The court allowed a class action to proceed under Massachusetts’ Chapter 93A and the Consumer Privacy in Commercial Transactions Act (CPICTA) – laws governing unfair or deceptive business practices related to credit card transactions. Specifically, CPICTA prohibits businesses that accept credit cards from “writ[ing], causing to be written, or requir[ing] a cardholder to write personal identification information not required by the card issuer on a credit card transaction form, except where necessary for shipping, delivery, installation, or a warranty.” MASS. GEN. LAWS ch. 93, § 105(a).
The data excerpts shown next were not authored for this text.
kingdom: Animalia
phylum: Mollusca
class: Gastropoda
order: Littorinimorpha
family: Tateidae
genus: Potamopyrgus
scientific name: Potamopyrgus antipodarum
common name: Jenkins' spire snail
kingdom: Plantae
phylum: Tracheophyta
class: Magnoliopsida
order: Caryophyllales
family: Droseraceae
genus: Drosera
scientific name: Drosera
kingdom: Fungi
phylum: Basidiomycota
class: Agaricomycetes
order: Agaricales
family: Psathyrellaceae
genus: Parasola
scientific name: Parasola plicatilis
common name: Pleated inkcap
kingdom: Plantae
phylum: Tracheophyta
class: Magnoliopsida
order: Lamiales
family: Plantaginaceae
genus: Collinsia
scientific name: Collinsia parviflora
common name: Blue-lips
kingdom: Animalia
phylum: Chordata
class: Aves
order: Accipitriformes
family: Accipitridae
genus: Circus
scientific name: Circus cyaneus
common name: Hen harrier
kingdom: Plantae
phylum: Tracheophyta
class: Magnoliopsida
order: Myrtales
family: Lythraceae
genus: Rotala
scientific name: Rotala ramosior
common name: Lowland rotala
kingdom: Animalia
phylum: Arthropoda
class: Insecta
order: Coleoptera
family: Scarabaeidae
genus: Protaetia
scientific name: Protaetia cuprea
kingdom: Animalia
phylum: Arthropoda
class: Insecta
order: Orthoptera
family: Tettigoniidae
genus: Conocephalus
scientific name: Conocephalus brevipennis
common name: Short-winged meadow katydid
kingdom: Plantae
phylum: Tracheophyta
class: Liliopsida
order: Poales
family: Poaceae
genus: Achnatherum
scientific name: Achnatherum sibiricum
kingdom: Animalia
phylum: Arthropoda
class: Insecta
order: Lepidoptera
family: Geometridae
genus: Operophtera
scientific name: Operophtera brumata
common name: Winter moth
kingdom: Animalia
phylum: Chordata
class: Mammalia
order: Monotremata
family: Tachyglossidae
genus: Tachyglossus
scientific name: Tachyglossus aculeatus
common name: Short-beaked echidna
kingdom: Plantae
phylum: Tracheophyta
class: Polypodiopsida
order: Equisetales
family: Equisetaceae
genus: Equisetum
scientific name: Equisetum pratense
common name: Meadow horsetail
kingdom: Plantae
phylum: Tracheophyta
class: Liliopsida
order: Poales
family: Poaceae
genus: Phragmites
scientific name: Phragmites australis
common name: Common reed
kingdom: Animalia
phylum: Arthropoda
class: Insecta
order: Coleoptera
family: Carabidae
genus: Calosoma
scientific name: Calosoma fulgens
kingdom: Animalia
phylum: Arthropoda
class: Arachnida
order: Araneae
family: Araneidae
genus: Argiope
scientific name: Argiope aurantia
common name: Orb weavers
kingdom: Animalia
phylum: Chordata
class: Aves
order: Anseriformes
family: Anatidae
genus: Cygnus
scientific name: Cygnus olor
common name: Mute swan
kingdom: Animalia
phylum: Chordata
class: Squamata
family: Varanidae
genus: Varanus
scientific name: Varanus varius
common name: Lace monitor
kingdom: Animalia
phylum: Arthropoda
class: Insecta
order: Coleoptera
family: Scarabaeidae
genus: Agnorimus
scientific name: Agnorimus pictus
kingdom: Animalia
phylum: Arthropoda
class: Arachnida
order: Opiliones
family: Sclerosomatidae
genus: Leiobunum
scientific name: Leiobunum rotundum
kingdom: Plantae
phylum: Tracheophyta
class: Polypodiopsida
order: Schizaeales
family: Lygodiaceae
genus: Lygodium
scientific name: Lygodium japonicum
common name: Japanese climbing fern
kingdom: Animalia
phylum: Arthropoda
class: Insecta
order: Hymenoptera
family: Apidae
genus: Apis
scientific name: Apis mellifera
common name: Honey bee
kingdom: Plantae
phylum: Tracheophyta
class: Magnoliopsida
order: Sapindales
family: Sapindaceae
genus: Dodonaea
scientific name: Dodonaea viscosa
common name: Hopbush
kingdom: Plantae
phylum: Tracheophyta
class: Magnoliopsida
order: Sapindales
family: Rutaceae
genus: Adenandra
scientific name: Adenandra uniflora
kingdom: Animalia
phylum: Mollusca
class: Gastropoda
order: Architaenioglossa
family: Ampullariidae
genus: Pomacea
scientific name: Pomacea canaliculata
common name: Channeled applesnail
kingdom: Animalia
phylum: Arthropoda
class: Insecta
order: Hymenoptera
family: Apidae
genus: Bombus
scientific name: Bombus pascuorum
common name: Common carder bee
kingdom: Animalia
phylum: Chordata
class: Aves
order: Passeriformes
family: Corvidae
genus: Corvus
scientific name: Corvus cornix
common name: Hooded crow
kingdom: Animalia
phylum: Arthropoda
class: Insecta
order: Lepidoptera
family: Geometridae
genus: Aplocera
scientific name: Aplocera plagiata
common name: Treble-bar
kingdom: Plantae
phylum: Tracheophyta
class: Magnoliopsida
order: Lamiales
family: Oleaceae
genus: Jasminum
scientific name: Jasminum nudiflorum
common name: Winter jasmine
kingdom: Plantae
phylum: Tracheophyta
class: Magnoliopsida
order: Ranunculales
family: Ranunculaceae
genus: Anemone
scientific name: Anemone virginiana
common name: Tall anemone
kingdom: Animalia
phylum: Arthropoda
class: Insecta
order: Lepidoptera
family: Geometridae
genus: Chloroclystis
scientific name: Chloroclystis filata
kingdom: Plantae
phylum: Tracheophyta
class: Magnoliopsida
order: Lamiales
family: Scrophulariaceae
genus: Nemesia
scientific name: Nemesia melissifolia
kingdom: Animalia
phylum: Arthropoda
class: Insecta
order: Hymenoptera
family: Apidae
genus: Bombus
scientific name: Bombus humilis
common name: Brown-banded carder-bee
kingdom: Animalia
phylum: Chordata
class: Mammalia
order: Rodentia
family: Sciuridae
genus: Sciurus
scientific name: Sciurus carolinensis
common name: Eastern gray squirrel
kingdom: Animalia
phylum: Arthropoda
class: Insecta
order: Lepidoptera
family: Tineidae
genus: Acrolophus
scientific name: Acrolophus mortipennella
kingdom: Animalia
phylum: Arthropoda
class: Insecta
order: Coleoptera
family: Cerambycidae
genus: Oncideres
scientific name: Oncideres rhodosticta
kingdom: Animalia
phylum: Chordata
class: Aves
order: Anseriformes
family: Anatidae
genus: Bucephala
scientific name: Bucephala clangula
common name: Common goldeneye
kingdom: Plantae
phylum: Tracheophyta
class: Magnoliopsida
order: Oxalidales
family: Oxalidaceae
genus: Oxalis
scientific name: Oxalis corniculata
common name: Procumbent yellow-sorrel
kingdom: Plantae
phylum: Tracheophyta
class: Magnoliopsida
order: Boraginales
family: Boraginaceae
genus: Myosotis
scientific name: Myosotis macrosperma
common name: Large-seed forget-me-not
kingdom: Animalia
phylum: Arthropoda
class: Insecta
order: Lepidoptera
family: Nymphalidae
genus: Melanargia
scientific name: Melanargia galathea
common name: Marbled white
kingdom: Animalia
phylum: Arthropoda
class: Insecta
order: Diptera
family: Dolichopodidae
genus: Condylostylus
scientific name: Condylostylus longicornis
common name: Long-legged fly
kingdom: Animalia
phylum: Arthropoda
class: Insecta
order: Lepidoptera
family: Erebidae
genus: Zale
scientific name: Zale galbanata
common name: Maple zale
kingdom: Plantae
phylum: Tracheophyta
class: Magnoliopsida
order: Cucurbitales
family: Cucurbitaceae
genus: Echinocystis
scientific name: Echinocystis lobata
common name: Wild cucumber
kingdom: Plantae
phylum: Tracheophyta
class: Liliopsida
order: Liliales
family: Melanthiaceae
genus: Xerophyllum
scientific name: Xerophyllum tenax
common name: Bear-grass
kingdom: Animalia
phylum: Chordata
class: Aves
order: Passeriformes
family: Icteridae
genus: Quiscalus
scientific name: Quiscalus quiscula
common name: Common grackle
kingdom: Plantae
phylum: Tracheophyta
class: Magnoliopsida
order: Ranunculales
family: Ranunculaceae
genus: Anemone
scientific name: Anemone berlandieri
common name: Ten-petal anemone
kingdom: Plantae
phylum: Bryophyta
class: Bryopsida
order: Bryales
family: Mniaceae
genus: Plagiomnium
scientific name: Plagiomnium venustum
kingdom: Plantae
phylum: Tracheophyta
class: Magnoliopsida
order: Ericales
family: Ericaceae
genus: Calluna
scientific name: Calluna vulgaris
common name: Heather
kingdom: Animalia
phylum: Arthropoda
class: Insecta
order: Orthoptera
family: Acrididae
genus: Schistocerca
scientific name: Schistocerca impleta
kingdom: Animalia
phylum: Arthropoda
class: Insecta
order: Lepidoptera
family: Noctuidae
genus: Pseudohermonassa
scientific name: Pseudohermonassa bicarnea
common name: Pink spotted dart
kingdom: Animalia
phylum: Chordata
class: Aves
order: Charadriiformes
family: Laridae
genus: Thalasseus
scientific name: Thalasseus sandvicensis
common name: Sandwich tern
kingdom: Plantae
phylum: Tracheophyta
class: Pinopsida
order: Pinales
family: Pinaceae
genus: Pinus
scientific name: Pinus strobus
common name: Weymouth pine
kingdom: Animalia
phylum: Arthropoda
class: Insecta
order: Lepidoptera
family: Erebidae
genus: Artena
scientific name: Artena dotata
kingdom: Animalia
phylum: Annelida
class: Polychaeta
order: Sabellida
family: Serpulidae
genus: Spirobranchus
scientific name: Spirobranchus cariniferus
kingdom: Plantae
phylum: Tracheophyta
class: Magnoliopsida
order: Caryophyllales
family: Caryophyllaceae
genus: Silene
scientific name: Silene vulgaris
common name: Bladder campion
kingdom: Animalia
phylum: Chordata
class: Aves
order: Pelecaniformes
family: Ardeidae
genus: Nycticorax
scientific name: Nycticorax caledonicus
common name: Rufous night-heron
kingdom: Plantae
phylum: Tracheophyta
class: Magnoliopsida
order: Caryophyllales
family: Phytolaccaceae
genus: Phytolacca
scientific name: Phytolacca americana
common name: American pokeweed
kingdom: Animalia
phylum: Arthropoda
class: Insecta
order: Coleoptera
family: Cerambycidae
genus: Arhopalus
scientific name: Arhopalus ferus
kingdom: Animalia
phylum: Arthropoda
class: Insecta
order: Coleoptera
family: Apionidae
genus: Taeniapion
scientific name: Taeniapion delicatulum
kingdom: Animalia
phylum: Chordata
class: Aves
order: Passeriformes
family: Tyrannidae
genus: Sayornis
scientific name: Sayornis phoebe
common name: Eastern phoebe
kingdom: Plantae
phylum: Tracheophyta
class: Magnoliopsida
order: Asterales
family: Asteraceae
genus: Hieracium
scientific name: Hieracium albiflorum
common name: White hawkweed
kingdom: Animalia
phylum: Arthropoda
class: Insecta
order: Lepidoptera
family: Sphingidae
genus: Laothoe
The plaintiff claims Famous Footwear required customers paying by credit card to provide their email address, even though an email was not necessary to complete the purchase and that FamousFootwear then used that information to send marketing emails without the plaintiff’s consent. Accordingly to the court’s summary of plaintiff’s claims:
Famous Footwear’s online checkout requires all credit card customers, whether purchasing for shipment or for pickup at a store, to enter an email address. Carr asserts that an email address is not required by card issuers and is unnecessary for order fulfillment because customers must also provide a shipping address and telephone number. She alleges that Defendants previously displayed a marketing consent checkbox at checkout but sent promotional emails regardless of whether the box was checked, and that the current checkout includes only a link in small print to the privacy policy near the email field.
The court, in denying the Motion to Dismiss, ruled that:
- An email address qualifies as personal identification information under Massachusetts law and CPICTA can apply to online transactions, not just in-store sales.
- For purposes of the motion to dismiss, Plaintiff’s allegations of receiving unwanted marketing emails were a sufficient injury to establish a basis for the litigation to proceed.
- Whether or not the email capture was part of the “credit card transaction form” as required by CPICTA, and whether or not the shipping and delivery exceptions applied to the collection of the email address on the checkout page, were both issues of fact to be resolved based on evidence at later stages of the case.
Why It Matters for Ecommerce Businesses
For ecommerce sellers, the case highlights growing legal scrutiny of data collection and marketing consent practices. Key takeaways include:
- State laws may create higher burdens than federal rules. Even if a business complies with CAN-SPAM, state laws like Chapter 93A could impose stricter consent standards for the collection of data to be used for marketing purposes.
- Transparency and choice is essential. Consumers should understand how the data they’re providing will be used to market to them. Using an email collected for a receipt or order update to send promotions could be deemed deceptive if consent is not clear.
Cases like Carr v. BG Retail show how state laws continue to create significant risks for ecommerce businesses and how the law in these areas continue to evolve. The EIA continues to advocate for policies that protect consumers while giving ecommerce innovators clear, practical compliance frameworks.